NHL’s Kyle Quincey To Open Psilocybin Retreat

Kyle Quincey of the Colorado Avalanche is opening Do Good Ranch to provide psilocybin-assisted therapy.

Former Colorado Avalanche defenseman Kyle Quincey found that psilocybin helped him with his battle with mental health during the pandemic, and he was to share that experience with others in the form of a retreat.

The pandemic amplified mental health disorders for people from all backgrounds. Amid the psychedelic renaissance, more are turning to psilocybin and other alternative therapies. Quincey also learned about how it can rewire the brain in ways that traditional medicine cannot. Colorado is one of the states leading the way in psilocybin reform, making it the perfect destination for such a retreat.

The Denver Post reports that in order to help others struggling with their mental health he’s in the process of building his retreat center on Colorado’s Western Slope, called Do Good Ranch. There, his team aims to provide psilocybin-assisted therapy for people with traumatic brain injury (TBI), addiction, anxiety, and depression.

He stressed that set and setting is important when you’re dealing with something as powerful as psilocybin.

“If we can create a process with our team that we’re building and be able to replicate that all over the country, we can provide help for way more people,” Quincey said. “Because there are millions of people who need this, and they need it in the right set and setting with the right team and the right intentions.”

Quincey plans to connect with both veterans organizations as well as former athletes.

“All of us in these industries, it’s very high stress. We trained our bodies, we never trained our minds,” he said during the panel. “Right now, these guys have fought for our country, but cannot heal in our country. They have to go to Mexico, Peru, and Jamaica. It’s ridiculous. So we’re trying to be the answer to that.”

Quincey’s Relationship with Psilocybin 

Numerous concussions sustained in the high-impact sport of hockey eventually takes its toll on players including Quincey.

“I ended my career in Finland. I came home, I’ve had 20 concussions. I had massive mood swings, from pure euphoria to suicidal thoughts,” Quincey said during a panel at the 43rd Telluride Mushroom Festival in August. “On almost my year anniversary of retiring, my youngest son was diagnosed with brain cancer. And COVID hit the same week.”

Each year, the Telluride Mushroom Festival features presentations on “all things fungi.” The festivities include mushroom identification sessions, hands-on demonstrations, and lectures led by regionally-, nationally-, and internationally-known experts. It culminates in a parade through town.

After finding success with psilocybin, Quincey partnered with Jeremy Widmann, a Boulder, Colorado-based biochemist who’s involved with a CBD company Boulder Hemp. The company sells things like full-spectrum CBD tinctures. They also sell feminized seeds and seedlings. Together they purchased a property to be the future location of Do Good Ranch.
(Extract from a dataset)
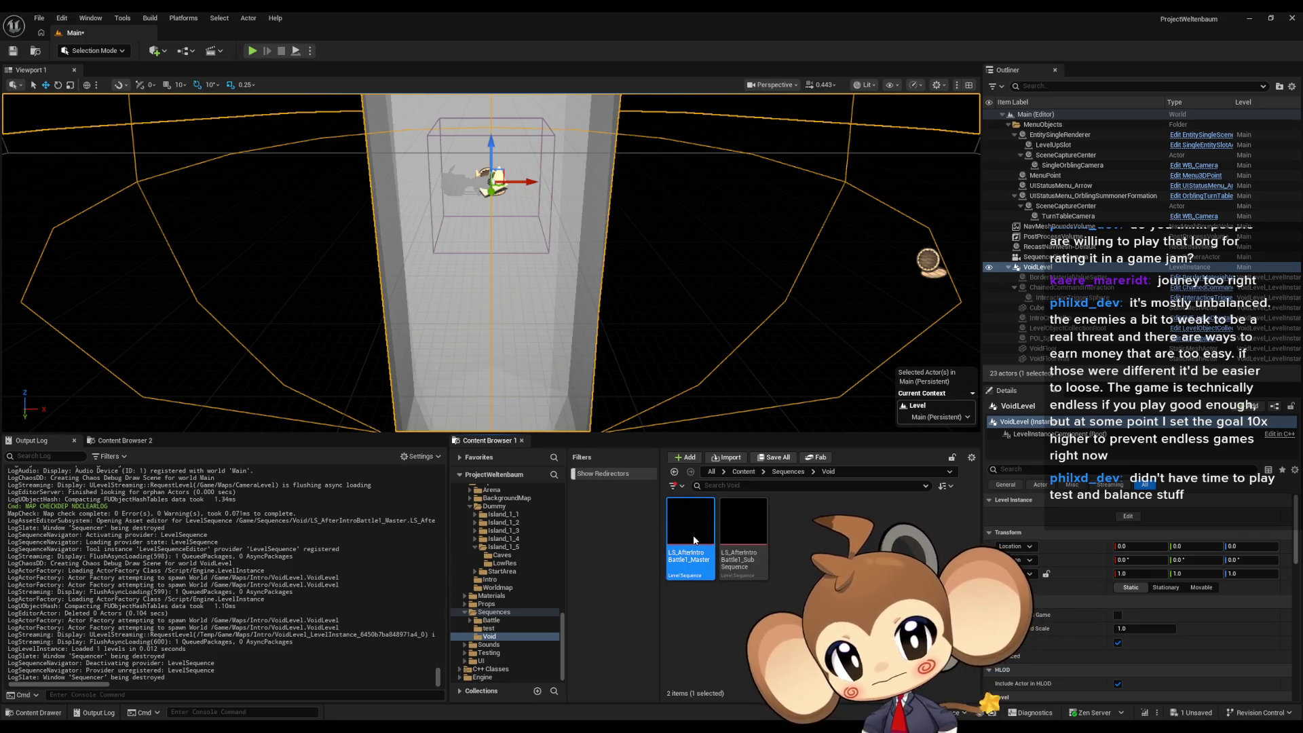
double_click(689, 539)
“The mission there is to create a sanctuary and safe place for veterans, first responders, athletes and all warriors that are willing to do the work to heal themselves,” Quincey said during the panel.

Colorado voters approved legislation to legalize psilocybin-assisted therapy last November, allowing healing centers like Do Good Ranch to exist. The retreat center is currently under construction in Paonia in anticipation of Colorado’s legal psilocybin-assisted treatment market rolling out in 2025. Public records show it as being 280 acres in Crawford, just outside of Paonia.

Psilocybin-assisted treatment is a frequent discussion topic for Quincey. In a 2022 episode of the “Life After Fame” podcast, Quincey said he was also growing functional mushrooms for a company he backed called Just Beat It, selling supplements made with antioxidants, hemp, and fungi such as cordyceps.

Former Philadelphia Flyer Riley Cote is also vocal about his support of psychedelics. Cote found success using psilocybin mushrooms at legal psychedelic-assisted therapy ceremonies in Jamaica. It’s one of the main topics of a episode of ESPN’s E:60 called “Peace of Mind” that is available for on-demand streaming on ESPN+.  

Psilocybin’s Potential for Treating Mental Health

Researchers found that psilocybin causes ‘significant reduction’ in symptoms of depression, a largest of its kind study shows.

At the American Psychiatric Association (APA) 2022 Annual Meeting that began on May 21 in New Orleans, Louisiana, COMPASS Pathways unveiled the “largest randomized, controlled, double-blind study of psilocybin therapy ever completed,” according to a May 24 press release, and the data shows “significant” improvements to treatment-resistant depression (TRD) symptoms.

Researchers associated with Johns Hopkins University School of Medicine said that psilocybin is being studied for its efficacy in treating neurodegenerative disorders like Parkinson’s and Alzheimer’s disease. The aforementioned studies are focusing on its ability to treat depression and quality of life. In animal models, psilocybin shows promise in improving neuroplasticity, forming new neural connections, but human studies are needed.